Work instructions » All lines holding the word "type" should be located in the records and copied.

(Exercise material Opens)

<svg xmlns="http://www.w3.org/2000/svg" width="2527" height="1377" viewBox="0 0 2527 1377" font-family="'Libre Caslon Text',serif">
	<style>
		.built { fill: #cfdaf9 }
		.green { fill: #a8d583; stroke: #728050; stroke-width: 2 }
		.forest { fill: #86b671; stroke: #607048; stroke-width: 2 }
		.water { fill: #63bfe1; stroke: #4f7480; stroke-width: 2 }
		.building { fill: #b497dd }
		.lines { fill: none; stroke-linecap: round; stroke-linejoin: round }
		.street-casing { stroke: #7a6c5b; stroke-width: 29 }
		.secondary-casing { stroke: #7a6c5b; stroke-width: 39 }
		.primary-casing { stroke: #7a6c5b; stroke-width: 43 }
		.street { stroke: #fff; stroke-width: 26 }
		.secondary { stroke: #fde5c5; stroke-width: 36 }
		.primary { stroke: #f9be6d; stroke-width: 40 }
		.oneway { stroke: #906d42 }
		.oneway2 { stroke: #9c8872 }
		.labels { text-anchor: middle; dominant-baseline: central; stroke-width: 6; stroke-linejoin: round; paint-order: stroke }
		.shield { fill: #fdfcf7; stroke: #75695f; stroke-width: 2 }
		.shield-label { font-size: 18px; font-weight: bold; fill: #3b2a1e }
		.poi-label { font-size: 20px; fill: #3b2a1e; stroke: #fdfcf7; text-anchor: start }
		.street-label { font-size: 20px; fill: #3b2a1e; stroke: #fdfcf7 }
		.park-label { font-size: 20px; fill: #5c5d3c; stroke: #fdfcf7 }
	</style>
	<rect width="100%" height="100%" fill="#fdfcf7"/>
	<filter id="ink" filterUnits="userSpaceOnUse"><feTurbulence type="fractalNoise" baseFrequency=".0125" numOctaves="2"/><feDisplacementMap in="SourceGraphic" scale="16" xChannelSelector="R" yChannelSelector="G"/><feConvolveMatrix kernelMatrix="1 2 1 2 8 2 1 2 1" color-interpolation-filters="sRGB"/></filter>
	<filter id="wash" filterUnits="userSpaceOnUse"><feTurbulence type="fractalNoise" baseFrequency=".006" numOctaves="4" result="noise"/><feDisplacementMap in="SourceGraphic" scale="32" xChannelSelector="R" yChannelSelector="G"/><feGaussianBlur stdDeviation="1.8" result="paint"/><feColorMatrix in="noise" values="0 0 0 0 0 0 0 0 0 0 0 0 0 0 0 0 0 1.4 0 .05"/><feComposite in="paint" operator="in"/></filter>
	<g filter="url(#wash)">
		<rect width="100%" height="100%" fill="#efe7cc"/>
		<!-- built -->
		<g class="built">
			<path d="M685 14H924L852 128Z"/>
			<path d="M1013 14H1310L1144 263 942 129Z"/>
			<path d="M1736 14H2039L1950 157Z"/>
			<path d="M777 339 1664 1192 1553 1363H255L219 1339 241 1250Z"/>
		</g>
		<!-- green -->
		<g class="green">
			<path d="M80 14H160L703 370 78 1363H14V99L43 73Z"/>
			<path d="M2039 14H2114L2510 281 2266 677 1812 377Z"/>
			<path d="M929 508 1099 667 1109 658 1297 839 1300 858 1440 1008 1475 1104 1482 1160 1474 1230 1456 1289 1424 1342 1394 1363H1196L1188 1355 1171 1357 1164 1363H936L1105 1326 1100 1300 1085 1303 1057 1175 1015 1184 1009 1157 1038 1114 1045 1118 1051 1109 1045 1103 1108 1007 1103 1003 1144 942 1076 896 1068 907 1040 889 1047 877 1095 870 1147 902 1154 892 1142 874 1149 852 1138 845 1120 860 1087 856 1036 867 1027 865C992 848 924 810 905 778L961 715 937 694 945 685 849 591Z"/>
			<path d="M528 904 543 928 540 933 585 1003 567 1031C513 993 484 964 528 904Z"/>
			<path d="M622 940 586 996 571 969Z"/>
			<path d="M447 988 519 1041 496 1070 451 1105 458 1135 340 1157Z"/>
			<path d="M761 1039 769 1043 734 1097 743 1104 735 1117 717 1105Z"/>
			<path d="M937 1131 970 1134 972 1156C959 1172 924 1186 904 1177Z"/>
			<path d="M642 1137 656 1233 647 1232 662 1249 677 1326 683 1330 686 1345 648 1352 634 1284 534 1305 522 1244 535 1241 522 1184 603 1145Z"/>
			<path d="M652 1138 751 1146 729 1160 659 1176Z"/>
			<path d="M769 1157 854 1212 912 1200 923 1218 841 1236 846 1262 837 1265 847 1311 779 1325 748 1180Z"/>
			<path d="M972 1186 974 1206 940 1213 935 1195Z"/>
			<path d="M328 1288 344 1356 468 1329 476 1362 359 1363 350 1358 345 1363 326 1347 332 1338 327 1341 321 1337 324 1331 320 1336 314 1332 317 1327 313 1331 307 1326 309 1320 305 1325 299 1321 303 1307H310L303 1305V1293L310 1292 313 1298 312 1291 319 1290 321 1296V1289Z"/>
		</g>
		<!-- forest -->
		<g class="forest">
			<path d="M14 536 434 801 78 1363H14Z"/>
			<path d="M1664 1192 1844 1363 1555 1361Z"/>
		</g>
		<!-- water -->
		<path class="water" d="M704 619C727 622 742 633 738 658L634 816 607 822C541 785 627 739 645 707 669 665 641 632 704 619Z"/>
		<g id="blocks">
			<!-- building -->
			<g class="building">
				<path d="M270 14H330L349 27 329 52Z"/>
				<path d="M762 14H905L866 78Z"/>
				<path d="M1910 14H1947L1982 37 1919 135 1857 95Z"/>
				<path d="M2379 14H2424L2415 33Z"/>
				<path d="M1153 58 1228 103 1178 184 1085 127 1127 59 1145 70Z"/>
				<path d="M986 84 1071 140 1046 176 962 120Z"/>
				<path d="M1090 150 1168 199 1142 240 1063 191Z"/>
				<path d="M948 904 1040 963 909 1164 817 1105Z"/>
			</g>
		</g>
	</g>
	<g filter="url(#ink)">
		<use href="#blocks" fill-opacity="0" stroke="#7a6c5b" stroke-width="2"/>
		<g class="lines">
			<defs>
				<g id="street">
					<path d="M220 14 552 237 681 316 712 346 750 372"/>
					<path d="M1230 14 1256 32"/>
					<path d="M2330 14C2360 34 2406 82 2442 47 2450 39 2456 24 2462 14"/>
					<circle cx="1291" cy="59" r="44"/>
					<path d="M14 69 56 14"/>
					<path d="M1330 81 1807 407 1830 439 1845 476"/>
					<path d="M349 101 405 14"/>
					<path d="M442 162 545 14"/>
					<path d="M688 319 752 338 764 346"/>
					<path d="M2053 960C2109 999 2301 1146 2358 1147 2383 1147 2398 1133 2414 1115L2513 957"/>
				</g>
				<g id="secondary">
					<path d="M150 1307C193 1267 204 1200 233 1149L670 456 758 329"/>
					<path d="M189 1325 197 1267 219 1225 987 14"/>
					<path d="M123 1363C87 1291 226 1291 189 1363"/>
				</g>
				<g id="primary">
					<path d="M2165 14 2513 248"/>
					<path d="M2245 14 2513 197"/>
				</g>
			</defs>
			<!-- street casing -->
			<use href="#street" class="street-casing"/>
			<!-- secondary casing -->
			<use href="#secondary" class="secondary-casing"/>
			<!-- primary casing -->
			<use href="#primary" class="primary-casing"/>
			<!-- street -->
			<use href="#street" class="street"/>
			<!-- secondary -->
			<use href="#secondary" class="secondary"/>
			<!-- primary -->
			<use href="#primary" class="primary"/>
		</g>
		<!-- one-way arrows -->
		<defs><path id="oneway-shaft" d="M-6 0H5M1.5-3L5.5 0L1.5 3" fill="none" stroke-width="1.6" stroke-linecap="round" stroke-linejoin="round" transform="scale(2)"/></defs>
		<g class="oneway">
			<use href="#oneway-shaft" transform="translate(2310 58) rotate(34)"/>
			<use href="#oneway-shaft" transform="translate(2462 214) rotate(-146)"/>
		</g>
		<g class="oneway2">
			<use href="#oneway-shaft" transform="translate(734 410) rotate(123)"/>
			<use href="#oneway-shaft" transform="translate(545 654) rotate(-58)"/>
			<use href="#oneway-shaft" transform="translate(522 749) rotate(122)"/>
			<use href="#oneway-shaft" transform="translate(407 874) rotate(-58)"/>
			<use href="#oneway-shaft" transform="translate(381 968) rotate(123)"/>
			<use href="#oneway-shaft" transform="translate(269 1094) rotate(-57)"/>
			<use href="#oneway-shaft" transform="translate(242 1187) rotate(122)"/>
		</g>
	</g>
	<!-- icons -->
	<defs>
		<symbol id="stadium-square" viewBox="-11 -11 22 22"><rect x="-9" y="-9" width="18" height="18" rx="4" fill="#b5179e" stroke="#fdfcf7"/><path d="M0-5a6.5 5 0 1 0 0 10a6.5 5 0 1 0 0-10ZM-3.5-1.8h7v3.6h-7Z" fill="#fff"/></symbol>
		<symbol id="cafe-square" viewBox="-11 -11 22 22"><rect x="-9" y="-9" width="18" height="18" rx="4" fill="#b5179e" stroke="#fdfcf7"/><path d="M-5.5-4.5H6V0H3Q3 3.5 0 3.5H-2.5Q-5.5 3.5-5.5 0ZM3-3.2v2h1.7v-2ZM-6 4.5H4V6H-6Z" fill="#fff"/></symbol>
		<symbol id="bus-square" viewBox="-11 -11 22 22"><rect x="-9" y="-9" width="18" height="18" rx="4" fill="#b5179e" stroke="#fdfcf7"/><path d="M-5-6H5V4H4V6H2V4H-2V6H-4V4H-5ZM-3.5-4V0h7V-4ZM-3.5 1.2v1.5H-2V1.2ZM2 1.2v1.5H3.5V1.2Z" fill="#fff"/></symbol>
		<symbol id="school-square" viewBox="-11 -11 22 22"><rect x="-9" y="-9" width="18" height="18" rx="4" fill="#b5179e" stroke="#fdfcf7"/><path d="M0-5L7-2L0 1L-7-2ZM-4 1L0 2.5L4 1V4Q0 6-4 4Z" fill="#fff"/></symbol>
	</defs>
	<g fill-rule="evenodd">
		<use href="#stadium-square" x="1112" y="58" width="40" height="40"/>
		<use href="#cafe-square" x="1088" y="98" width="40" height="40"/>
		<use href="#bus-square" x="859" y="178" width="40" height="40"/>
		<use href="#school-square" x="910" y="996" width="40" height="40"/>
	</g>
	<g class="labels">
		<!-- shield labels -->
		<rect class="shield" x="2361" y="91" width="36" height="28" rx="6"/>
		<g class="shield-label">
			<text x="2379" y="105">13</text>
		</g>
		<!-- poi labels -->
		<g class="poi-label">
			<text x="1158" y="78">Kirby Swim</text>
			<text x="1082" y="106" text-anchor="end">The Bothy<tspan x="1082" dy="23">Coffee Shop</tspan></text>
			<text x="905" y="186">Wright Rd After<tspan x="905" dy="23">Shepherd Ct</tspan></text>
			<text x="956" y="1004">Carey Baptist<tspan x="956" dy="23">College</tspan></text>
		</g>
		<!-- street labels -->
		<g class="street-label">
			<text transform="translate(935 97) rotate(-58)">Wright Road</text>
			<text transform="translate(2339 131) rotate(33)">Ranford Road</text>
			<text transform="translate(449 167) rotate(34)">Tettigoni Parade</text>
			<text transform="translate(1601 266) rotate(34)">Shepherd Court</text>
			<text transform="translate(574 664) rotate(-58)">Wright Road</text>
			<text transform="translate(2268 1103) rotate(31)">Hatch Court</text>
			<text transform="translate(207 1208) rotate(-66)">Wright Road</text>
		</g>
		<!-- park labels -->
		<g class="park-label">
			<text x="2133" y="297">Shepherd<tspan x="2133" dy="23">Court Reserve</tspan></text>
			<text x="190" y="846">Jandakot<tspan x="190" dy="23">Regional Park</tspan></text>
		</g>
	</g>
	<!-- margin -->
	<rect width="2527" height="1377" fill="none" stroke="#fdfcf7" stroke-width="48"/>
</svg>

(Exercise material Closes)

Written solution »
	<filter id="ink" filterUnits="userSpaceOnUse"><feTurbulence type="fractalNoise" baseFrequency=".0125" numOctaves="2"/><feDisplacementMap in="SourceGraphic" scale="16" xChannelSelector="R" yChannelSelector="G"/><feConvolveMatrix kernelMatrix="1 2 1 2 8 2 1 2 1" color-interpolation-filters="sRGB"/></filter>
	<filter id="wash" filterUnits="userSpaceOnUse"><feTurbulence type="fractalNoise" baseFrequency=".006" numOctaves="4" result="noise"/><feDisplacementMap in="SourceGraphic" scale="32" xChannelSelector="R" yChannelSelector="G"/><feGaussianBlur stdDeviation="1.8" result="paint"/><feColorMatrix in="noise" values="0 0 0 0 0 0 0 0 0 0 0 0 0 0 0 0 0 1.4 0 .05"/><feComposite in="paint" operator="in"/></filter>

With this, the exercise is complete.